Die Wahrheit über den Tod!
Mühsam und ständig blinzelnd schlug ich die Augen auf.
Ich sah mich um. Mich umhüllte nichts außer tiefster, unendlicher Dunkelheit. „Ist da jemand?“, krächzte ich in die Schatten. Nichts.
Als ich erneut rufen wollte, nahm ich in der Finsternis ein pulsierend strahlendes Lichtpünktchen wahr, das gemächlich auf mich zu kam.
Als das Lichtpünktchen die Größe eines Menschen erreicht hatte, bat es mich sanft: „ Öffne die Augen und hab keine Angst.“ Ich erblickte eine durchscheinende, milchig weiße, menschenähnliche Wolke.
Mich durchflutete schreckliche Gewissheit. Dennoch fühlte ich nur Ruhe und Gelassenheit. So machte ich meiner grauenhaften Ahnung Luft und fragte: „Bin ich im Jenseits? Bin ich tot?“ Ich hatte schon immer Angst vor dem Tod gehabt, doch irgendwie verhinderte das Wesen, dass ich weinend an meiner Angst zu Grunde ging.
„Du kannst es Jenseits nennen, wenn du willst, aber nein, noch bist du nicht dort. Aber du bist tot, das stimmt,“ bejahte das Wesen.
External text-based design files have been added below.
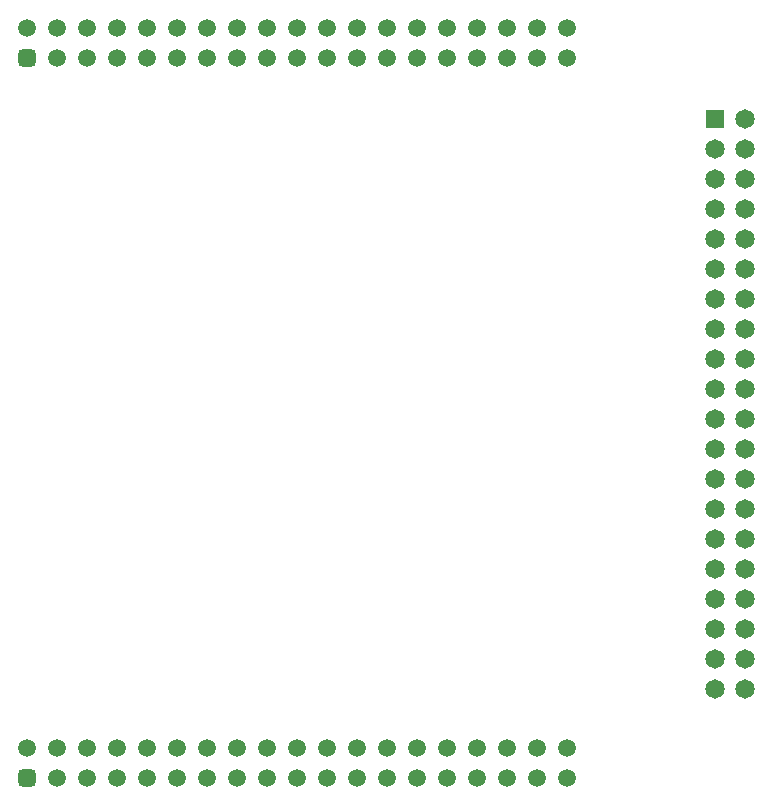
<source format=gbr>
%TF.GenerationSoftware,KiCad,Pcbnew,7.0.5-7.0.5~ubuntu22.04.1*%
%TF.CreationDate,2023-06-12T13:20:56+02:00*%
%TF.ProjectId,OBC_L476RG,4f42435f-4c34-4373-9652-472e6b696361,rev?*%
%TF.SameCoordinates,Original*%
%TF.FileFunction,Soldermask,Bot*%
%TF.FilePolarity,Negative*%
%FSLAX46Y46*%
G04 Gerber Fmt 4.6, Leading zero omitted, Abs format (unit mm)*
G04 Created by KiCad (PCBNEW 7.0.5-7.0.5~ubuntu22.04.1) date 2023-06-12 13:20:56*
%MOMM*%
%LPD*%
G01*
G04 APERTURE LIST*
G04 Aperture macros list*
%AMRoundRect*
0 Rectangle with rounded corners*
0 $1 Rounding radius*
0 $2 $3 $4 $5 $6 $7 $8 $9 X,Y pos of 4 corners*
0 Add a 4 corners polygon primitive as box body*
4,1,4,$2,$3,$4,$5,$6,$7,$8,$9,$2,$3,0*
0 Add four circle primitives for the rounded corners*
1,1,$1+$1,$2,$3*
1,1,$1+$1,$4,$5*
1,1,$1+$1,$6,$7*
1,1,$1+$1,$8,$9*
0 Add four rect primitives between the rounded corners*
20,1,$1+$1,$2,$3,$4,$5,0*
20,1,$1+$1,$4,$5,$6,$7,0*
20,1,$1+$1,$6,$7,$8,$9,0*
20,1,$1+$1,$8,$9,$2,$3,0*%
G04 Aperture macros list end*
%ADD10R,1.650000X1.650000*%
%ADD11C,1.650000*%
%ADD12RoundRect,0.375000X-0.375000X-0.375000X0.375000X-0.375000X0.375000X0.375000X-0.375000X0.375000X0*%
%ADD13C,1.500000*%
G04 APERTURE END LIST*
D10*
%TO.C,J1*%
X217030718Y-64566651D03*
D11*
X219570718Y-64566651D03*
X217030718Y-67106651D03*
X219570718Y-67106651D03*
X217030718Y-69646651D03*
X219570718Y-69646651D03*
X217030718Y-72186651D03*
X219570718Y-72186651D03*
X217030718Y-74726651D03*
X219570718Y-74726651D03*
X217030718Y-77266651D03*
X219570718Y-77266651D03*
X217030718Y-79806651D03*
X219570718Y-79806651D03*
X217030718Y-82346651D03*
X219570718Y-82346651D03*
X217030718Y-84886651D03*
X219570718Y-84886651D03*
X217030718Y-87426651D03*
X219570718Y-87426651D03*
X217030718Y-89966651D03*
X219570718Y-89966651D03*
X217030718Y-92506651D03*
X219570718Y-92506651D03*
X217030718Y-95046651D03*
X219570718Y-95046651D03*
X217030718Y-97586651D03*
X219570718Y-97586651D03*
X217030718Y-100126651D03*
X219570718Y-100126651D03*
X217030718Y-102666651D03*
X219570718Y-102666651D03*
X217030718Y-105206651D03*
X219570718Y-105206651D03*
X217030718Y-107746651D03*
X219570718Y-107746651D03*
X217030718Y-110286651D03*
X219570718Y-110286651D03*
X217030718Y-112826651D03*
X219570718Y-112826651D03*
%TD*%
D12*
%TO.C,U1*%
X158834000Y-120393268D03*
D13*
X158834000Y-117853268D03*
X161374000Y-120393268D03*
X161374000Y-117853268D03*
X163914000Y-120393268D03*
X163914000Y-117853268D03*
X166454000Y-120393268D03*
X166454000Y-117853268D03*
X168994000Y-120393268D03*
X168994000Y-117853268D03*
X171534000Y-120393268D03*
X171534000Y-117853268D03*
X174074000Y-120393268D03*
X174074000Y-117853268D03*
X176614000Y-120393268D03*
X176614000Y-117853268D03*
X179154000Y-120393268D03*
X179154000Y-117853268D03*
X181694000Y-120393268D03*
X181694000Y-117853268D03*
X184234000Y-120393268D03*
X184234000Y-117853268D03*
X186774000Y-120393268D03*
X186774000Y-117853268D03*
X189314000Y-120393268D03*
X189314000Y-117853268D03*
X191854000Y-120393268D03*
X191854000Y-117853268D03*
X194394000Y-120393268D03*
X194394000Y-117853268D03*
X196934000Y-120393268D03*
X196934000Y-117853268D03*
X199474000Y-120393268D03*
X199474000Y-117853268D03*
X202014000Y-120393268D03*
X202014000Y-117853268D03*
X204554000Y-120393268D03*
X204554000Y-117853268D03*
D12*
X158834000Y-59433268D03*
D13*
X158834000Y-56893268D03*
X161374000Y-59433268D03*
X161374000Y-56893268D03*
X163914000Y-59433268D03*
X163914000Y-56893268D03*
X166454000Y-59433268D03*
X166454000Y-56893268D03*
X168994000Y-59433268D03*
X168994000Y-56893268D03*
X171534000Y-59433268D03*
X171534000Y-56893268D03*
X174074000Y-59433268D03*
X174074000Y-56893268D03*
X176614000Y-59433268D03*
X176614000Y-56893268D03*
X179154000Y-59433268D03*
X179154000Y-56893268D03*
X181694000Y-59433268D03*
X181694000Y-56893268D03*
X184234000Y-59433268D03*
X184234000Y-56893268D03*
X186774000Y-59433268D03*
X186774000Y-56893268D03*
X189314000Y-59433268D03*
X189314000Y-56893268D03*
X191854000Y-59433268D03*
X191854000Y-56893268D03*
X194394000Y-59433268D03*
X194394000Y-56893268D03*
X196934000Y-59433268D03*
X196934000Y-56893268D03*
X199474000Y-59433268D03*
X199474000Y-56893268D03*
X202014000Y-59433268D03*
X202014000Y-56893268D03*
X204554000Y-59433268D03*
X204554000Y-56893268D03*
%TD*%
M02*

</source>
„Wo bin ich dann? Und wer bist du? Warum bin ich nicht im Jenseits?“ Ich feuerte die Fragen in schneller Folge ab. Denn ich war verdammt nochmal tot, da hatte ich zumindest das Recht auf Antworten.
„Du bist im Zwischensein, einer Ebene zwischen Leben und Tod. Dort kommen alle Seelen hin. Wer ich bin ist kompliziert, du kennst mich vermutlich als Todesbote.
Nenn mich einfach Jeff.
Nun ist es an der Zeit dir die Wahrheit über den Tod zu sagen: Er ist nicht das Ende, auch wenn es allgemein bekannt ist. Er ist das genaue Gegenteil. Er schenkt den guten Menschen ewiges Leben mit all ihren Lieben oder er schickt die, die es wünschen, in ein weiteres irdisches Leben, allerdings ohne Erinnerungen. Ich helfe ihnen dabei.“
Spätestens jetzt hielt ich Jeff für verrückt und mich auch. Es würde bedeuten, dass ich mich ein Leben lang grundlos gefürchtet hätte.
Jeff redete einfach weiter: „Bisher gab es nie Ausnahmen, doch der Tod macht dir ein unschätzbar wertvolles Angebot. Wenn du ein weiteres Leben wünschst, behältst du die Erinnerung an die Wahrheit über ihn. Keiner hat sein Herz je so berührt, dass er diese Ausnahme macht.“ Mit diesen Worten ließ er mich allein.
Ich fasste es nicht. Das Wesen, vor dem ich mich zu Lebzeiten so schrecklich gefürchtet hatte, gab mir die Chance auf ein Leben ohne die lähmende, alleseinnehmende Angst, wegen der ich mich oft zitternd, schluchzend und voll Panik verkrochen und geweint hatte.
Doch konnte ich sie annehmen? Im Jenseits würde ich all meine Lieben wiedersehen. Das hatte ich immer gewollt. Doch wollte ich es jetzt noch? Was für ein irdisches Leben würde ich führen?
Da ich nicht weiterkam, schloss ich die Augen und entschied aus dem Bauch heraus. Ich öffnete die Augen und sah Jeff direkt an. „Du hast deine Wahl getroffen, ich wünsche dir viel Glück. Egal wohin du gehst, du wirst ohnmächtig werden und dort aufwachen, wo du hinwolltest,“ meinte Jeff. Mit dem letzten Wort wurde mir schwarz vor Augen.
Mühsam und ständig blinzelnd schlug ich die Augen auf.